Depuis plusieurs mois, les buralistes belges vivent un bouleversement. Dans le cadre des politiques de santé publique européenne, la vente de tabac est désormais strictement encadrée : les paquets doivent être dissimulés au regard des clients, les publicités sont interdites, et même les accessoires liés au tabac (papiers, tubes, cigarettes électroniques…) doivent être rangés à l’abri du regard.
« Ils ont dit que tout ce qui est en rapport avec le tabac devait être caché », explique Abdallah Hassan, patron de Tabac Magic XL à Mouscron. Derrière cette mesure, l’objectif du gouvernement est clair : rendre la cigarette moins visible, donc moins désirable, notamment auprès des jeunes.
A terme, certains évoquent même la perspective d’une Belgique sans tabac « C’est possible que ça s’arrête un jour, ça dépend du ministre de la Santé », confie le vendeur. Ces nouvelles règles ne sont pas sans conséquence pour les buralistes. En effet, la dissimulation est obligatoire pour tous les produits ayant un lien avec le tabac. Si un vendeur est contrôlé et qu’il ne respecte pas ces règles, il se verra infliger une amende pouvant atteindre les 30 000 euros.
Un prix du tabac devenu équivalent à celui de la France.

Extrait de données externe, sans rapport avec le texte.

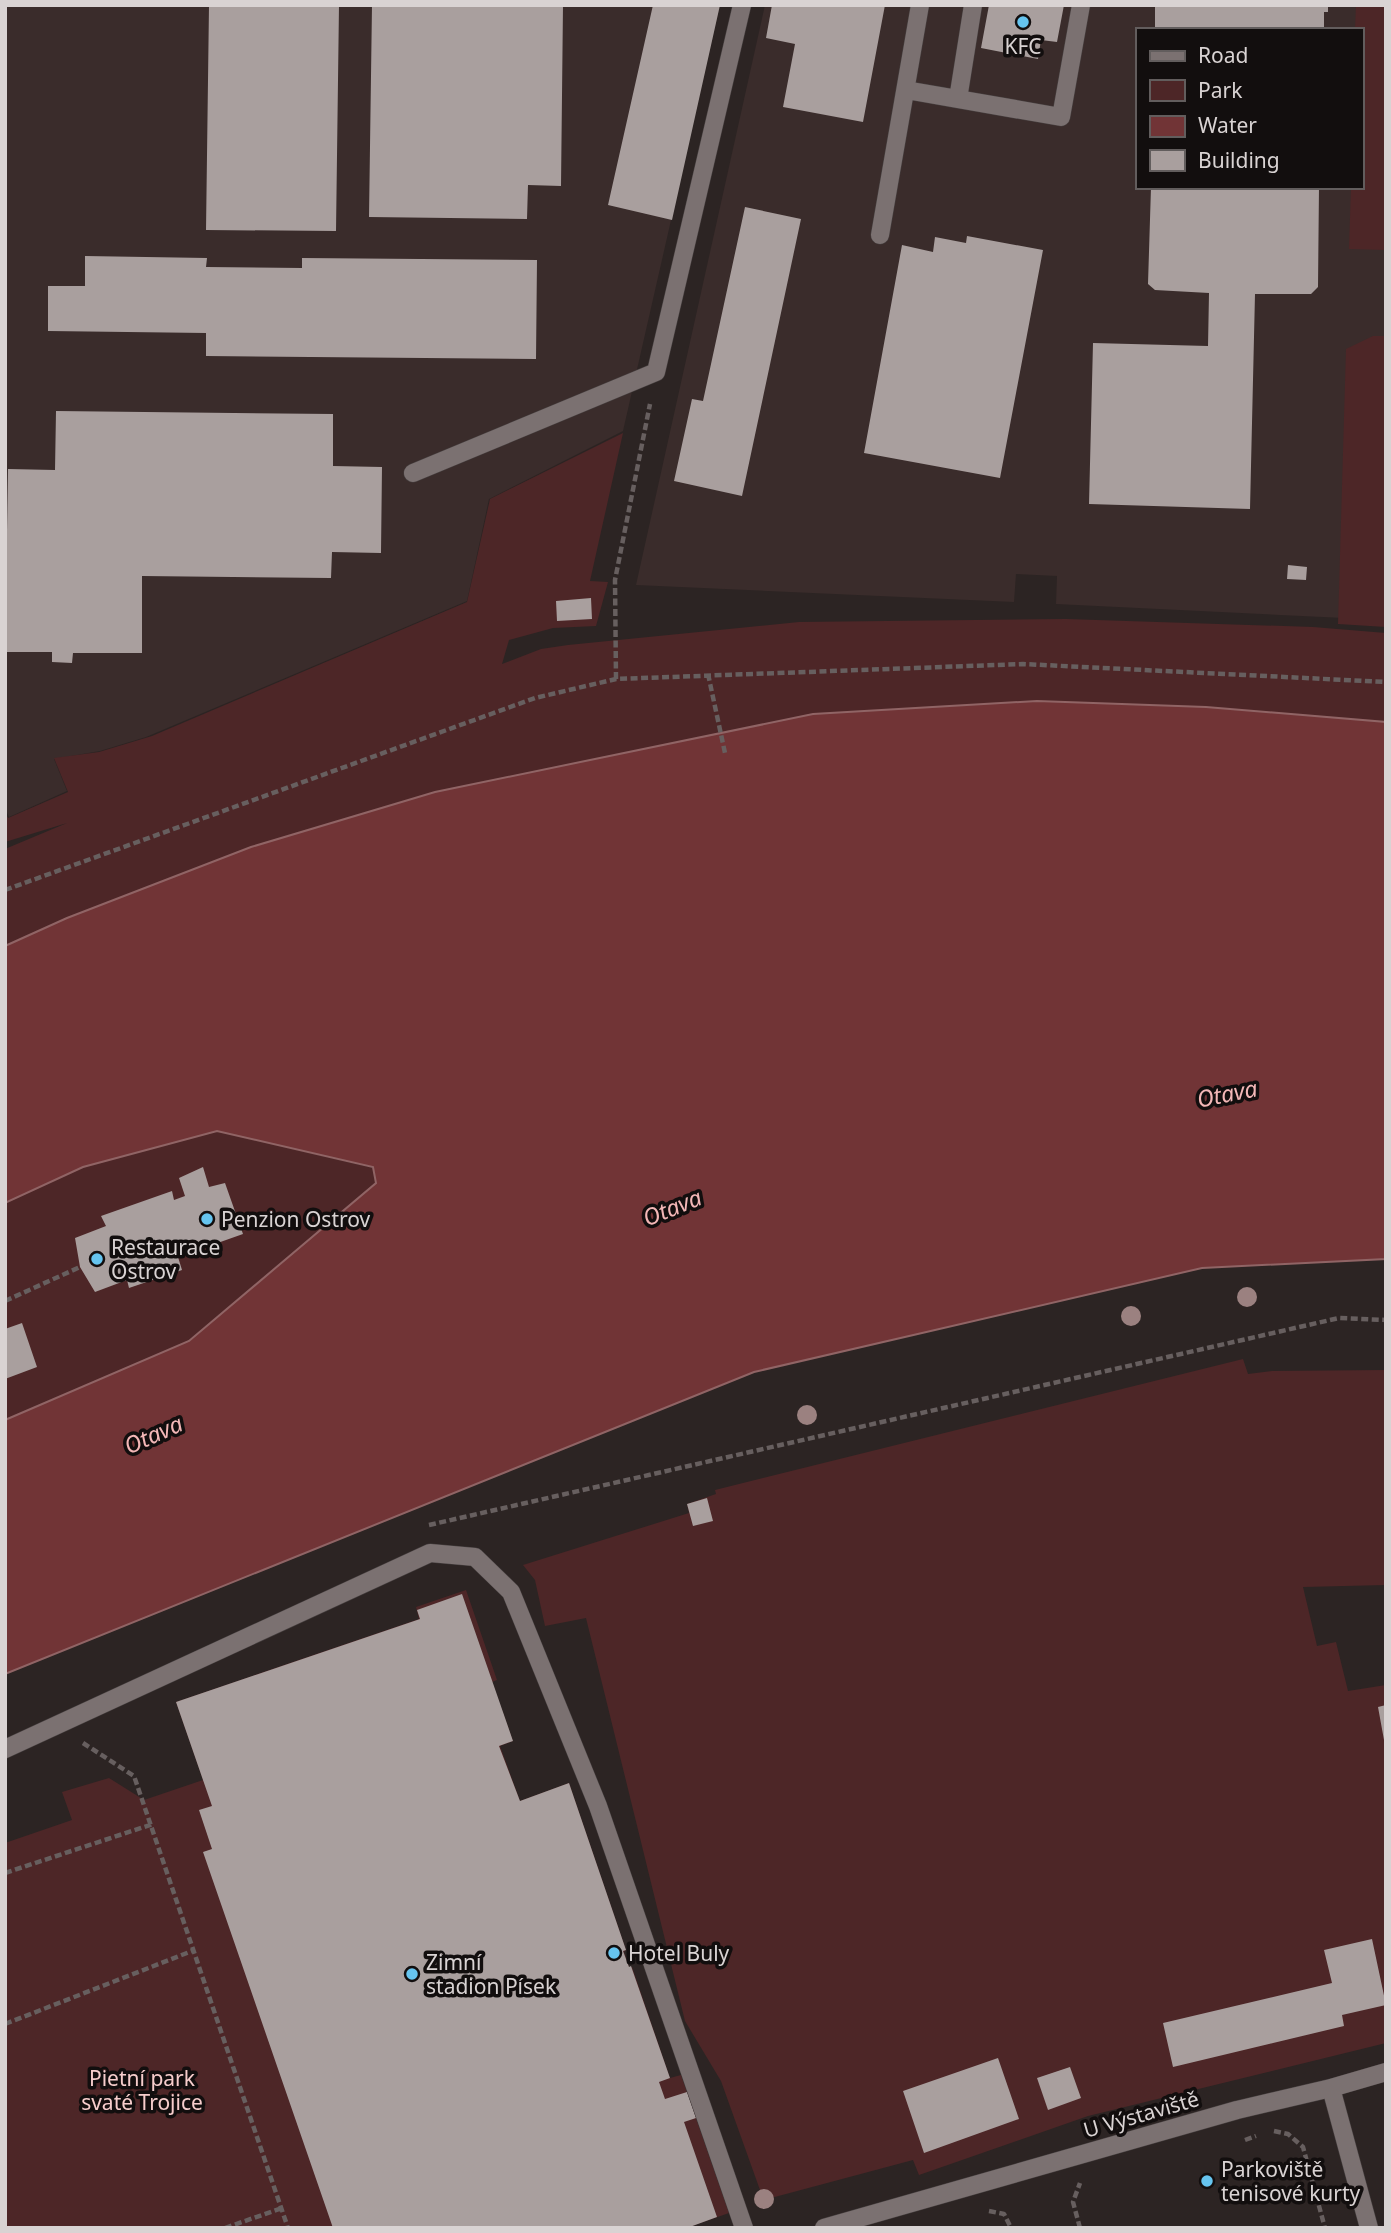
<svg xmlns="http://www.w3.org/2000/svg" width="1391" height="2233" viewBox="0 0 1391 2233" font-family="'Noto Sans',sans-serif">
<style>
.built{fill:#3a2c2b;fill-rule:evenodd}
.green{fill:#4d2627}
.water{fill:#713436;stroke:#906465;stroke-width:2}
.building{fill:#a99f9e}
.lines{fill:none;stroke-linecap:round;stroke-linejoin:round}
.minor-casing{stroke:#474040;stroke-width:19}
.path{stroke:#675f5f;stroke-width:4.5;stroke-dasharray:7 3.5;stroke-linecap:butt}
.minor{stroke:#7b7171;stroke-width:18}
.tree{fill:#9b8180}
.poi-dot{fill:#66c4ef;stroke:#120e0e;stroke-width:2.5}
.labels{text-anchor:middle;dominant-baseline:central;stroke-width:7;stroke-linejoin:round;paint-order:stroke}
.poi-label{font-size:21px;fill:#d9d3d3;stroke:#120e0e;text-anchor:start}
.park-label{font-size:21px;fill:#f6cdcc;stroke:#120e0e}
.street-label{font-size:21px;fill:#d9d3d3;stroke:#120e0e}
.water-label{font-size:23px;font-style:italic;fill:#f3b7b7;stroke:#120e0e}
</style>
<rect width="100%" height="100%" fill="#2c2423"/>
<path class="built" d="M 5,5 L 720,5 L 623,431 L 489,499 L 467,601 L 146,737 L 100,751 L 54,759 L 67,791 L 9,817 L 5,808 Z
M 765,5 L 1386,5 L 1386,620 L 1056,604 L 1057,576 L 1016,574 L 1014,602 L 636,585 ZM 1137,30 L 1361,30 L 1361,187 L 1137,187 Z"/>
<path class="green" d="M 1356,5 L 1386,5 L 1386,250 L 1349,249 L 1351,187 L 1361,187 L 1361,30 L 1355,30 Z
M 1373,336 L 1386,336 L 1386,627 L 1338,624 L 1346,349 Z
M 623,433 L 590,581 L 608,582 L 596,626 L 553,628 L 509,640 L 502,664 L 541,649 L 568,645 L 799,622 L 1066,619 L 1313,627 L 1386,633 L 1386,722 L 1206,707 L 1037,701 L 813,714 L 435,792 L 251,847 L 67,918 L 5,946 L 5,849 L 67,823 L 5,842 L 5,812 L 8,818 L 68,792 L 54,758 L 99,752 L 152,736 L 467,602 L 490,499 Z
M 217,1131 L 373,1168 L 376,1183 L 189,1341 L 5,1420 L 5,1203 L 83,1167 Z
M 1243,1359 L 1248,1374 L 1272,1371 L 1386,1370 L 1386,1585 L 1303,1587 L 1317,1646 L 1336,1642 L 1348,1691 L 1386,1685 L 1386,2043 L 1088,2116 L 919,2175 L 913,2160 L 771,2198 L 760,2190 L 721,2081 L 685,2021 L 586,1618 L 545,1626 L 535,1580 L 523,1565 L 689,1513 L 687,1504 L 716,1494 L 715,1490 Z
M 466,1590 L 497,1680 L 492,1682 L 513,1741 L 500,1746 L 520,1801 L 569,1783 L 626,1950 L 624,1952 L 629,1967 L 632,1967 L 670,2078 L 681,2075 L 729,2213 L 686,2228 L 5,2228 L 5,1843 L 72,1820 L 62,1792 L 109,1778 L 144,1800 L 203,1780 L 176,1702 L 419,1619 L 416,1607 Z"/>
<path class="water" d="M 1037,701 L 1206,707 L 1386,722 L 1386,1259 L 1202,1268 L 754,1372 L 5,1674 L 5,1420 L 189,1341 L 376,1183 L 373,1167 L 217,1131 L 83,1167 L 5,1203 L 5,946 L 67,918 L 251,847 L 435,792 L 813,714 Z"/>
<path class="building" d="M 209,5 L 339,5 L 336,231 L 206,230 Z
M 372,5 L 563,5 L 561,186 L 528,185 L 527,219 L 369,217 Z
M 653,5 L 720,5 L 672,220 L 608,205 Z
M 772,5 L 885,5 L 863,122 L 783,107 L 795,44 L 766,38 Z
M 989,5 L 1064,5 L 1057,42 L 1041,40 L 1038,59 L 981,48 Z
M 1155,5 L 1328,5 L 1328,12 L 1324,12 L 1324,30 L 1155,30 Z
M 1151,187 L 1319,187 L 1318,287 L 1311,294 L 1255,294 L 1250,509 L 1089,504 L 1093,343 L 1208,346 L 1209,293 L 1155,290 L 1148,284 Z
M 745,207 L 801,219 L 742,496 L 674,481 L 692,399 L 703,401 Z
M 967,236 L 1043,250 L 1000,478 L 864,453 L 902,245 L 933,252 L 935,237 L 966,243 Z
M 85,256 L 207,258 L 206,267 L 302,268 L 302,258 L 537,260 L 536,359 L 206,356 L 206,333 L 48,331 L 48,286 L 85,286 Z
M 56,411 L 333,414 L 333,466 L 382,467 L 381,553 L 332,552 L 331,578 L 142,576 L 142,653 L 73,653 L 72,663 L 52,662 L 52,652 L 5,652 L 8,469 L 55,470 Z
M 1288,565 L 1307,567 L 1306,580 L 1287,579 Z
M 591,598 L 592,619 L 557,621 L 556,601 Z
M 203,1167 L 209,1187 L 225,1183 L 243,1234 L 178,1257 L 182,1270 L 129,1288 L 127,1280 L 95,1292 L 80,1267 L 75,1238 L 106,1226 L 101,1216 L 172,1191 L 174,1200 L 185,1196 L 179,1178 Z
M 22,1323 L 37,1367 L 5,1379 L 5,1329 Z
M 707,1498 L 713,1521 L 693,1526 L 687,1504 Z
M 462,1594 L 513,1741 L 499,1746 L 520,1801 L 569,1783 L 626,1950 L 623,1951 L 629,1967 L 631,1966 L 670,2078 L 659,2082 L 665,2099 L 687,2092 L 696,2118 L 684,2122 L 717,2217 L 687,2228 L 333,2228 L 203,1852 L 212,1849 L 199,1810 L 212,1806 L 176,1702 L 420,1619 L 417,1610 Z
M 1386,1705 L 1386,1740 L 1384,1740 L 1378,1707 Z
M 1372,1939 L 1386,2005 L 1342,2015 L 1344,2026 L 1173,2067 L 1163,2023 L 1332,1983 L 1324,1950 Z
M 998,2058 L 1019,2119 L 924,2153 L 903,2091 Z
M 1070,2067 L 1081,2098 L 1048,2110 L 1037,2078 Z"/>
<g class="lines">
<g class="minor-casing">
<path id="minor" d="M 906,90 L 1061,117 L 1081,5
M 958,99 L 973,5
M 880,235 L 920,5
M 413,473 L 656,372 L 742,5
M 5,1749 L 430,1553 L 475,1557 L 511,1592 L 598,1806 L 744,2228
M 1331,2088 L 1386,2072
M 824,2228 L 1237,2110 L 1331,2088 L 1369,2228"/>
</g>
<path class="path" d="M 708,674 L 725,753
M 616,679 L 615,580 L 650,404
M 5,890 L 535,698 L 616,679 L 1023,664 L 1386,682
M 5,1301 L 80,1267
M 429,1525 L 1339,1318 L 1386,1320
M 83,1743 L 134,1776 L 288,2228
M 5,1873 L 153,1824
M 5,2024 L 192,1951
M 1274,2131 L 1288,2134 L 1303,2147 L 1325,2228
M 1245,2140 L 1256,2136
M 989,2211 L 1004,2214 L 1011,2228
M 225,2228 L 282,2208
M 1080,2228 L 1073,2202 L 1080,2183"/>
<use href="#minor" class="minor"/>
</g>
<g class="tree">
<circle cx="1247" cy="1297" r="10"/>
<circle cx="1131" cy="1316" r="10"/>
<circle cx="807" cy="1415" r="10"/>
<circle cx="764" cy="2199" r="10"/>
</g>
<g class="poi-dot">
<circle cx="1023" cy="22" r="7"/>
<circle cx="207" cy="1219" r="7"/>
<circle cx="97" cy="1259" r="7"/>
<circle cx="614" cy="1953" r="7"/>
<circle cx="412" cy="1974" r="7"/>
<circle cx="1207" cy="2181" r="7"/>
</g>
<g class="labels">
<g class="poi-label">
<text x="1023" y="46" text-anchor="middle">KFC</text>
<text x="221" y="1219">Penzion Ostrov</text>
<text x="111" y="1247">Restaurace<tspan x="111" dy="24">Ostrov</tspan></text>
<text x="628" y="1953">Hotel Buly</text>
<text x="426" y="1962">Zimní<tspan x="426" dy="24">stadion Písek</tspan></text>
<text x="1221" y="2169">Parkoviště<tspan x="1221" dy="24">tenisové kurty</tspan></text>
</g>
<g class="park-label">
<text x="142" y="2078">Pietní park<tspan x="142" dy="24">svaté Trojice</tspan></text>
</g>
<g class="street-label">
<text transform="translate(1141 2114) rotate(-16)">U Výstaviště</text>
</g>
<g class="water-label">
<text transform="translate(1227 1093) rotate(-11)">Otava</text>
<text transform="translate(672 1207) rotate(-22)">Otava</text>
<text transform="translate(153 1434) rotate(-24)">Otava</text>
</g>
</g>
<rect width="1391" height="2233" fill="none" stroke="#d9d3d3" stroke-width="14"/>
<rect x="1136" y="28" width="228" height="161" fill="#120e0e" stroke="#625d5d" stroke-width="2"/>
<rect x="1150" y="51" width="35" height="10" fill="#7b7171" stroke="#625d5d" stroke-width="2"/>
<text x="1198" y="63" font-size="21" fill="#d9d3d3">Road</text>
<rect x="1150" y="80" width="35" height="21" fill="#4d2627" stroke="#625d5d" stroke-width="2"/>
<text x="1198" y="98" font-size="21" fill="#d9d3d3">Park</text>
<rect x="1150" y="116" width="35" height="21" fill="#713436" stroke="#625d5d" stroke-width="2"/>
<text x="1198" y="133" font-size="21" fill="#d9d3d3">Water</text>
<rect x="1150" y="150" width="35" height="21" fill="#a99f9e" stroke="#625d5d" stroke-width="2"/>
<text x="1198" y="168" font-size="21" fill="#d9d3d3">Building</text>
</svg>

L’autre coup dur est venu des hausses successives de prix. « C’est la dernière augmentation qui a tout fait dérailler », confie Loïc Becca de King Tabac à Mouscron. La Belgique, autrefois refuge des fumeurs français en quête du prix le plus bas, n’attire plus autant. « Avant, ils venaient de France, maintenant ils vont au Luxembourg », constate-t-il.
La cartouche de Marlboro coûte environ 120 euros en Belgique, contre 130 euros en France… mais seulement 75 euros au Luxembourg. Ces commerçants voient leurs ventes chuter. « Avant, on commandait deux fois par semaine, maintenant une seule », déplore Loïc qui estime avoir perdu près de 40% de son chiffre d’affaires. Les clients français reconnaissent eux-mêmes que la différence n’est plus aussi avantageuse qu’avant.

Malgré cela, certains continuent de franchir la frontière pour acheter du tabac. « Il y a encore un ou deux euros d’écart, mais je continue de venir en Belgique », raconte Marine, une fumeuse interrogée. Mais celle-ci explique ne pas être inquiète d’une éventuelle future interdiction : « S’il le faut, j’ai des amis au Luxembourg, je passerai commande.»
Avec les mesures sanitaires et les enjeux économiques, la Belgique marche sur un fil. Les autorités espèrent réduire la consommation de tabac, tandis que les commerçants voient leur activité s’éteindre lentement. Une transition vers un pays « sans tabac » qui, si elle se concrétise, laissera des traces profondes dans les habitudes… et dans les caisses.